The Four Moves of Context Engineering in Modern LLM Agents

Context engineering in today's mainstream LLM agents can be boiled down to four fundamental moves: write, select, compress, and isolate. Most "smart" products (Claude, ChatGPT, Cursor, Windsurf, and OpenAI/Anthropic-style research agents) are just different orchestrations of these four operations inside a single model's context window.

Understanding these patterns is crucial for anyone building with AI agents. Let's break down each one.

1. Write: Externalize the Brain

The first move is about persistence. Agents need to remember things beyond what fits in their immediate context window.

Scratchpads and State Objects

Agents persist state outside the context window via scratchpads: files, state objects, or databases. This allows them to keep:

Long-term plans
Intermediate reasoning steps
Tool results and outputs
Decision histories

All without blowing up their token budgets.

Long-Term Memory Systems

Modern systems like ChatGPT memories, Cursor/Windsurf rules, and Reflexion-style self-notes store:

User-specific facts and preferences
Project conventions and patterns
Reflections on past mistakes
Cross-session learning

This externalized memory can be reused across sessions, making agents feel genuinely persistent and personalized.

2. Select: Just-in-Time Retrieval

Writing everything down is useless if you dump it all back into context. The second move is selective retrieval.

Controlled State Exposure

At each step, the agent pulls in only the relevant slice of its scratchpad or state. Instead of loading all history, it:

Reads specific files on demand
Exposes only relevant state variables
Filters tool results before surfacing them

RAG and Semantic Search

For larger knowledge stores, modern systems use:

Embeddings to find semantically similar content
Graph structures to traverse relationships
Tool-description RAG to pick the right capabilities

The goal is to keep the active context narrow but useful: bringing in exactly what's needed, exactly when it's needed.
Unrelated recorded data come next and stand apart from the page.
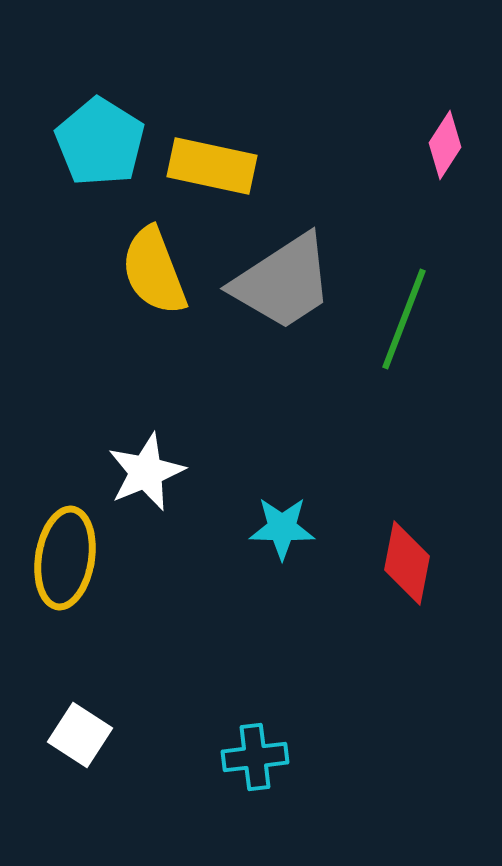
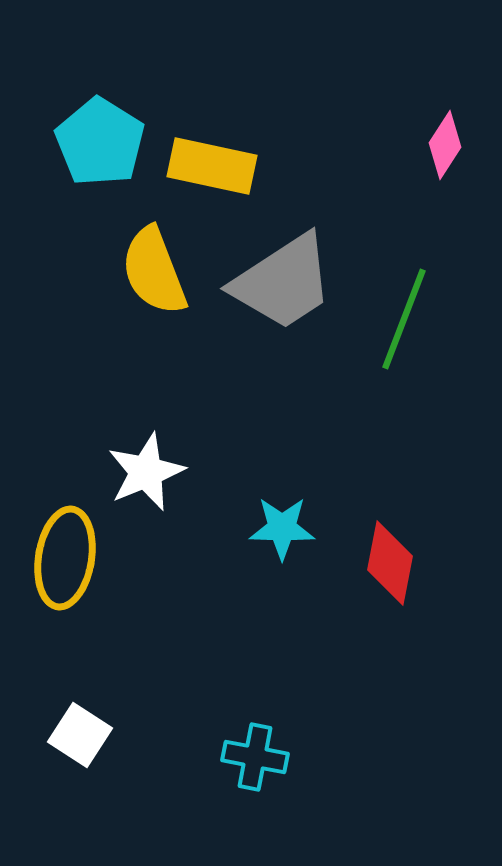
red diamond: moved 17 px left
cyan cross: rotated 18 degrees clockwise
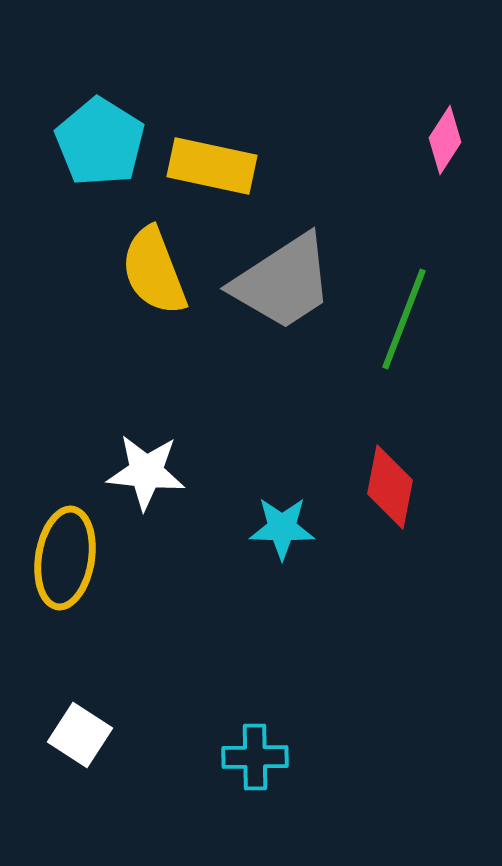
pink diamond: moved 5 px up
white star: rotated 28 degrees clockwise
red diamond: moved 76 px up
cyan cross: rotated 12 degrees counterclockwise
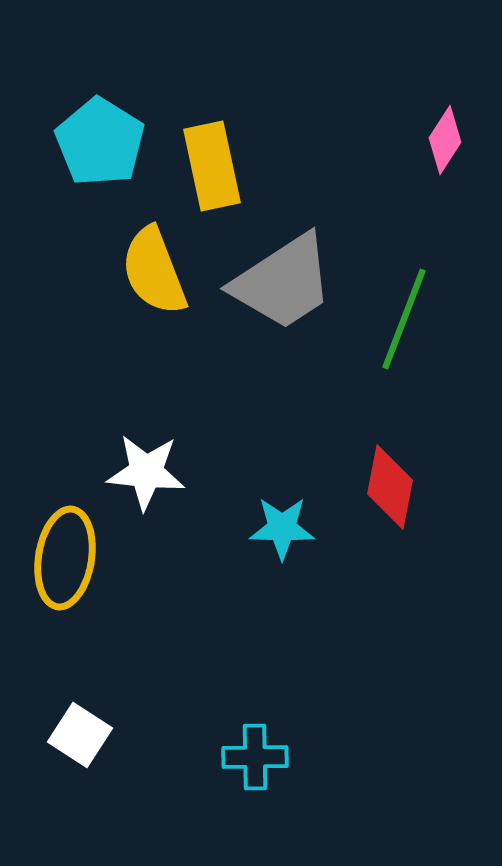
yellow rectangle: rotated 66 degrees clockwise
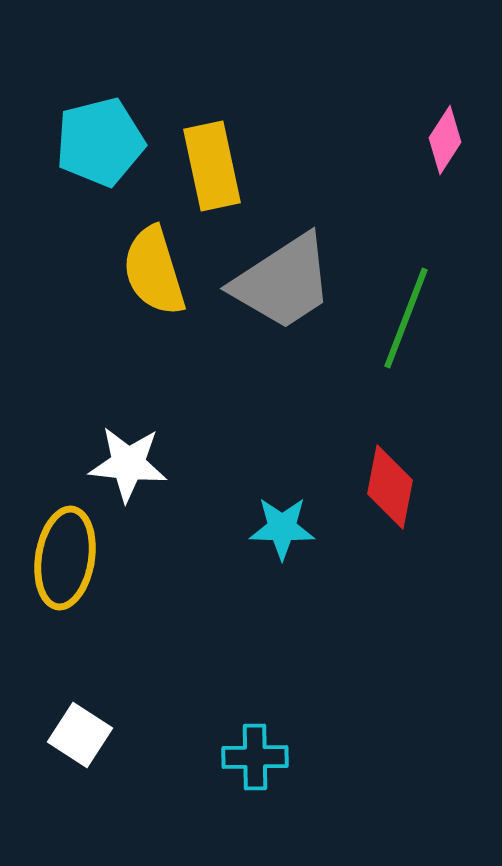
cyan pentagon: rotated 26 degrees clockwise
yellow semicircle: rotated 4 degrees clockwise
green line: moved 2 px right, 1 px up
white star: moved 18 px left, 8 px up
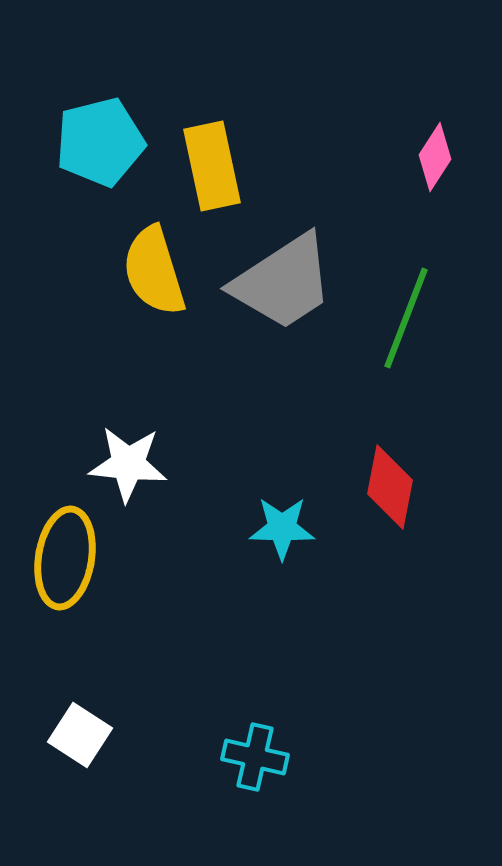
pink diamond: moved 10 px left, 17 px down
cyan cross: rotated 14 degrees clockwise
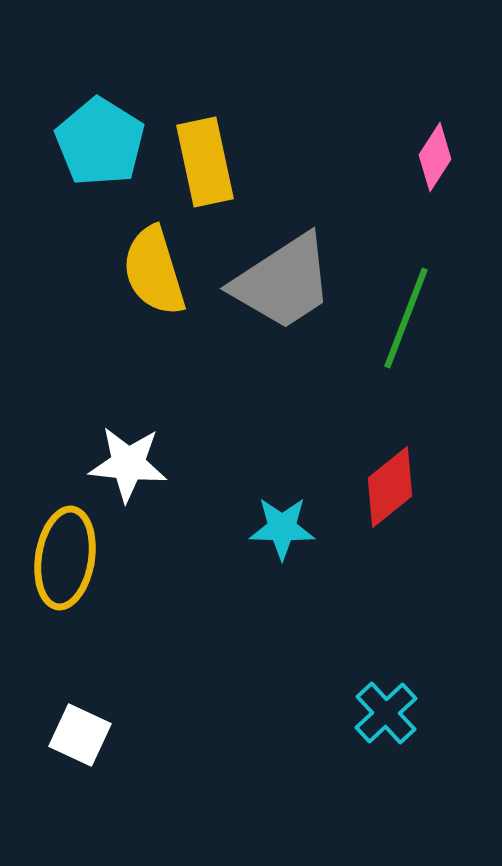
cyan pentagon: rotated 26 degrees counterclockwise
yellow rectangle: moved 7 px left, 4 px up
red diamond: rotated 40 degrees clockwise
white square: rotated 8 degrees counterclockwise
cyan cross: moved 131 px right, 44 px up; rotated 34 degrees clockwise
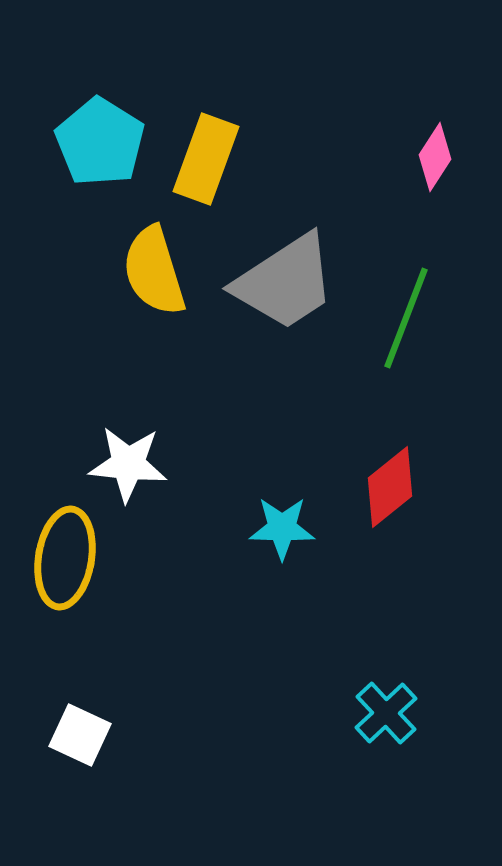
yellow rectangle: moved 1 px right, 3 px up; rotated 32 degrees clockwise
gray trapezoid: moved 2 px right
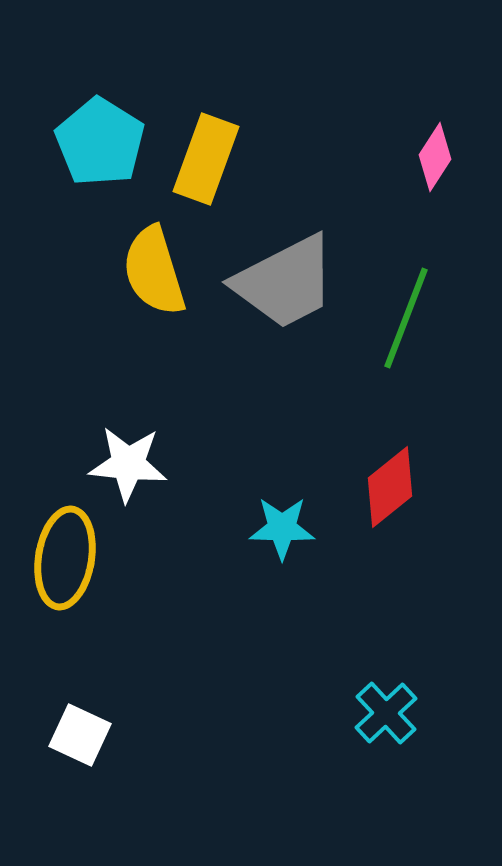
gray trapezoid: rotated 6 degrees clockwise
3. Compress: Shrink Without Forgetting

As conversations grow (hundreds of turns, heavy tool usage), the context window fills up fast. The third move is compression.

Automatic Summarization

Systems like Claude Code's auto-compaction periodically:

Summarize prior dialogue into distilled representations
Create recursive or hierarchical summaries
Collapse tool traces into outcome-focused notes

This keeps the agent under the context window limit while preserving decision-relevant information.

Heuristic Pruning

Smart pruning strategies remove:

Older or low-value tokens
Redundant information
Completed sub-tasks

The system preserves only the minimal set of turns and events needed for the next decision.

4. Isolate: Prevent Context Interference

The final move is isolation: keeping different concerns separate to avoid confusion.

Multi-Agent Architectures

Designs like Anthropic's multi-agent researcher, OpenAI Swarm-style teams, and LangGraph supervisor patterns isolate:

Instructions per sub-agent
Tools and capabilities
State and memory

Each agent gets a smaller, more focused context window optimized for its specific role.

Sandboxed Artifacts

Structured systems keep bulky or sensitive artifacts out of the visible context:

File contents
Images and media
Intermediate data structures

These are stored externally and surfaced only when explicitly needed, reducing token load and preventing context pollution.

The Parallel Agent Problem

Here's where it gets interesting and challenging.

Key Insight: All four strategies assume a single "authoritative" context window whose content can be consistently written, selected, compressed, and isolated over time. Within one LLM, the state and trade-offs are globally coordinated.

Why This Breaks for Swarms

In large parallel agent swarms, each agent maintains its own local write/select/compress/isolate loop. This creates fundamental coordination problems:

Synchronization challenges:

Which facts are canonical?
How should shared knowledge be compressed?
When should information be shared vs. isolated?

The systems problem: These become unsolved systems problems rather than prompt engineering problems. Current context-engineering patterns don't yet provide a robust, general solution for cross-agent coordination.

This is why single-agent systems (ChatGPT, Claude, Cursor) work so well, while true multi-agent swarms remain an active research frontier.

Building with These Patterns

Understanding these four moves helps you:

Design better prompts that work with the model's memory systems
Structure your tools for optimal retrieval and compression
Choose the right architecture for your use case
Anticipate limitations when scaling to multi-agent scenarios

The future of AI agents will likely involve new patterns for coordinating these operations across multiple contexts. But for now, mastering write, select, compress, and isolate is the foundation of effective context engineering.